Tak dapat dimungkiri, perkembangan dunia digital telah menyasar ke segala sisi kehidupan. Saat ini, rasanya hampir tidak ada sisi kehidupan manusia yang tidak terpengaruh proses digitalisasi. 

Namun, masih banyak pengguna internet yang hanya mampu menerima informasi tanpa kemampuan memahami dan mengolah informasi tersebut secara baik, sehingga masih banyak masyarakat terpapar oleh informasi yang tidak benar.

Menyikapi hal itu, Kementerian Komunikasi dan Informatika (Kominfo) menggelar seri webinar literasi digital #MakinCakapDigital dengan tema “Menjadi Pejuang Anti Kabar Bohong (Hoaks)”. Webinar yang digelar pada Kamis, 21 Oktober 2021 di Kabupaten Lebak, diikuti oleh puluhan peserta secara daring. 

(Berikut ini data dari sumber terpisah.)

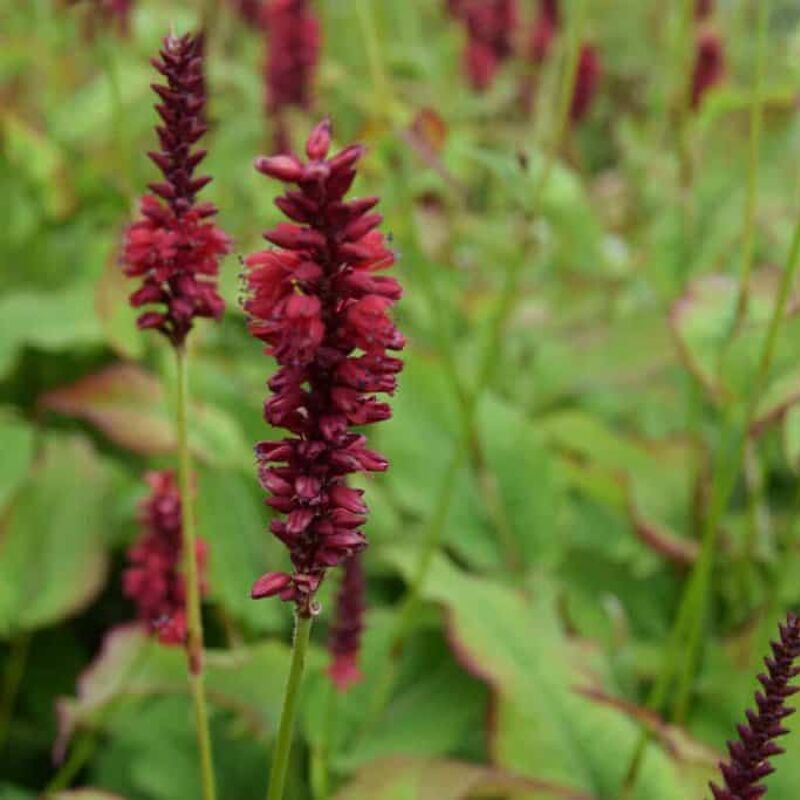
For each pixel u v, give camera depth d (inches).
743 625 25.0
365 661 24.4
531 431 27.8
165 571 21.1
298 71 30.7
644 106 52.9
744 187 31.6
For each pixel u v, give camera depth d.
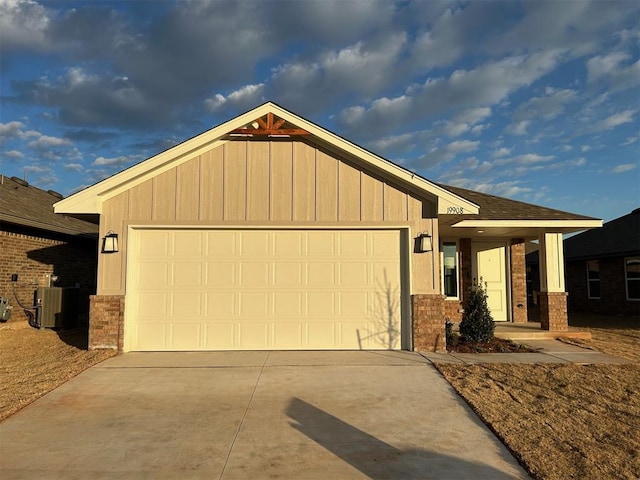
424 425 5.56
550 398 6.44
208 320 9.29
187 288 9.30
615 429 5.38
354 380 7.29
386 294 9.47
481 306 10.52
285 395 6.60
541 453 4.75
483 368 7.94
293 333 9.36
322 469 4.47
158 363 8.26
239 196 9.30
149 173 9.26
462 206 9.27
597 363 8.38
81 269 16.39
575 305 21.53
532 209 12.46
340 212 9.38
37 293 13.00
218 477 4.31
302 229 9.47
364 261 9.51
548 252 12.13
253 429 5.43
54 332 12.32
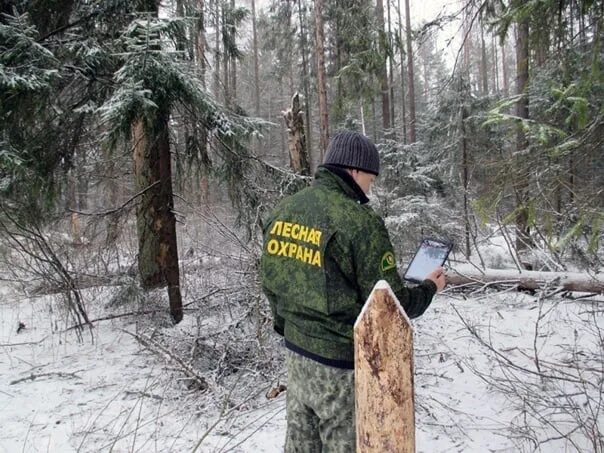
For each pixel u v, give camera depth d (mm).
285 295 1947
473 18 4234
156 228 5844
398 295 1839
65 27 5203
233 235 5512
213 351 4738
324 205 1896
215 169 6305
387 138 13547
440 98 12062
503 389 3855
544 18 3514
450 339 5422
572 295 6809
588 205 3135
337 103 11062
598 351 4691
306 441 2012
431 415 3676
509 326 5750
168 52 4926
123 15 5348
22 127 5148
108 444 3334
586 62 3494
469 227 8758
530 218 3436
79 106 5609
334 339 1849
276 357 4652
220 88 7125
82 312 5594
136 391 4094
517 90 6051
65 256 6004
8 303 6590
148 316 5848
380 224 1867
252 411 3797
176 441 3371
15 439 3414
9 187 5070
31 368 4707
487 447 3230
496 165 3643
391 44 8539
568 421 3275
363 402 1472
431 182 12117
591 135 3174
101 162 6672
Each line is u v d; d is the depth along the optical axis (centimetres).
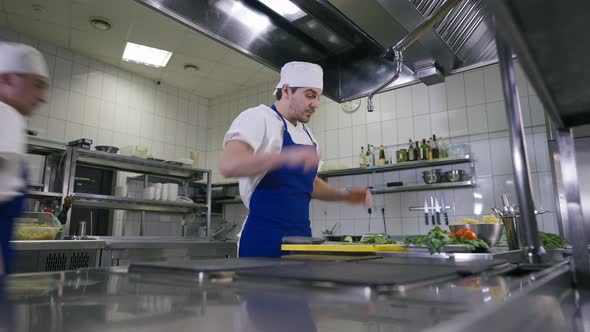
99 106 429
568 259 99
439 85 373
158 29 370
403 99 391
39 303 35
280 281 51
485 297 38
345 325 26
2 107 112
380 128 401
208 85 506
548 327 40
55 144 297
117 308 32
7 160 115
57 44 399
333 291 44
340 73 220
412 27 164
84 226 307
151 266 67
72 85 409
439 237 142
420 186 343
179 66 450
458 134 355
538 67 67
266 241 132
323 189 157
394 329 25
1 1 327
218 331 24
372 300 37
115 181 430
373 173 393
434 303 35
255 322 27
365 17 158
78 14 346
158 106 489
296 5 157
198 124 536
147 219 445
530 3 47
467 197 341
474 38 191
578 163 189
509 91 93
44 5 333
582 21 51
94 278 58
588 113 94
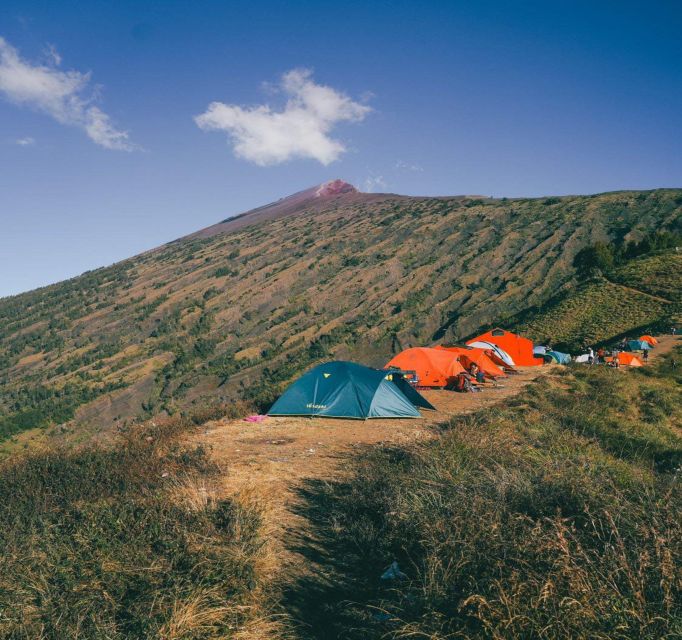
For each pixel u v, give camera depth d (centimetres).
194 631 323
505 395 1641
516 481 530
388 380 1286
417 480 579
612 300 6406
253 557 429
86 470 641
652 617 283
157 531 455
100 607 341
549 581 303
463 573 370
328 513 570
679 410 1495
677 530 370
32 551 415
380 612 364
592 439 925
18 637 306
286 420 1203
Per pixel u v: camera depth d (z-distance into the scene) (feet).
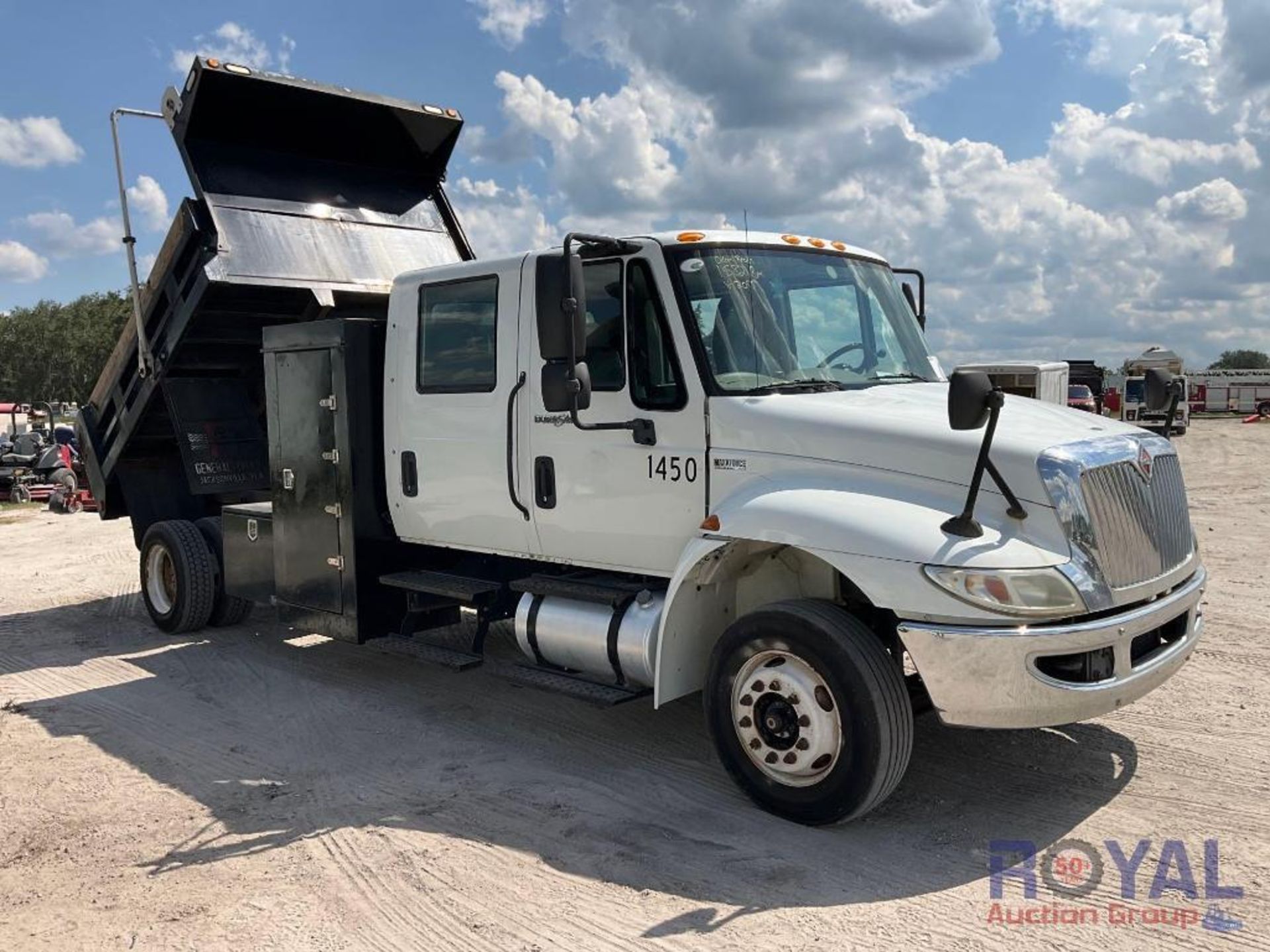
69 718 21.26
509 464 18.81
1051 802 15.61
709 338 16.43
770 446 15.66
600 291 17.39
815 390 16.84
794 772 14.80
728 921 12.35
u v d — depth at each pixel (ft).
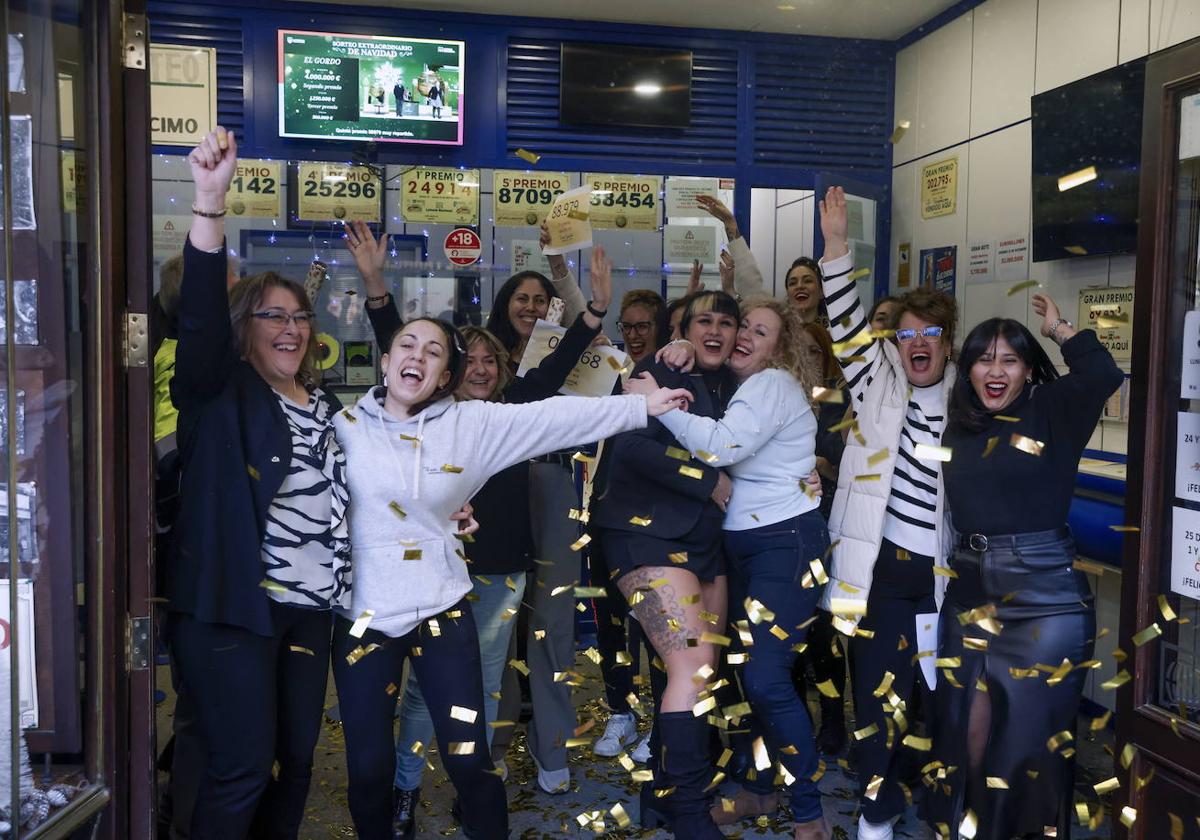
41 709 6.20
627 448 8.71
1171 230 7.36
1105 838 9.31
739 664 9.55
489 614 9.48
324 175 16.40
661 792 8.96
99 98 6.11
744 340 9.12
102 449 6.20
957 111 15.78
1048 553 8.27
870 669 9.22
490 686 9.56
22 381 6.04
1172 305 7.41
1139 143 11.98
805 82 17.35
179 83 15.90
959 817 8.66
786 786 10.09
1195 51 7.07
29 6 5.86
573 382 10.53
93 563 6.21
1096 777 10.80
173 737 8.91
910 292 9.40
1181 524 7.38
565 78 16.69
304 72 16.11
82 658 6.26
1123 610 7.76
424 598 7.41
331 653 7.63
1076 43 13.17
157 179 15.96
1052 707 8.18
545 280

Webinar ini mengundang narasumber dari berbagai bidang keahlian dan profesi, yakni Pradhikna Yunik Nurhayati (IAPA), Freesca Syafitri (Tenaga Ahli DPR RI/Dosen UPN Veteran Jakarta), Bambang Pujiyono (Dosen FISIP Universitas Budi Luhur Jakarta), dan Puji F Susanti (Founder Rempah Karsa dan Pegiat Literasi Digital).

Pradhikna Yunik membuka webinar dengan mengatakan, ada beberapa jenis hoaks. Pertama, misinformasi yang merupakan informasi keliru tapi dikira benar. “Lalu disinformasi yakni informasi keliru, yang menyebarkan tahu itu keliru; dan malinformasi, sepenggal informasi benar tapi digunakan untuk merugikan orang/kelompok tertentu.”

Freesca Syafitri menambahkan, dampak positif sosial media yakni menyatukan keluarga, menyebarkan informasi, memperluas pertemanan, lebih bersahabat, berempati, mengembangkan keterampilan sosial, dan media promosi bisnis.

“Sementara dampak negatif media sosial yakni berkurangnya kemampuan komunikasi, menjadi egois, berkurangnya empati, kemampuan menulis dan tata bahasa berkurang, rentan dengan kejahatan, termasuk hoaks,” katanya.

Bambang Pujiyono turut menjelaskan, hoaks adalah berita bohong atau kabar palsu. Menurut KBBI, hoaks atau hoax adalah berita bohong atau berita tidak bersumber. Hoaks adalah informasi yang sesungguhnya tidak benar.

“Tapi dibuat seolah-olah benar adanya dan diverifikasi kebenarannya. Dengan kata lain, sebagai upaya memutarbalikkan fakta,” ujarnya. Menurutnya, untuk mencegah penyebaran hoaks perlu pemahanan bahwa kita semua manusia bahkan sekalipun saat berada di dunia digital, jadi ikutilah aturan seperti dalam kehidupan nyata. 

Sebagai pembicara terakhir, Puji F Susanti mengatakan, berita bohong atau hoaks adalah informasi yang sesungguhnya tidak benar, tetapi dibuat seolah-olah benar adanya. Hal ini tidak sama dengan rumor, ilmu semu, atau berita palsu, maupun April Mop. 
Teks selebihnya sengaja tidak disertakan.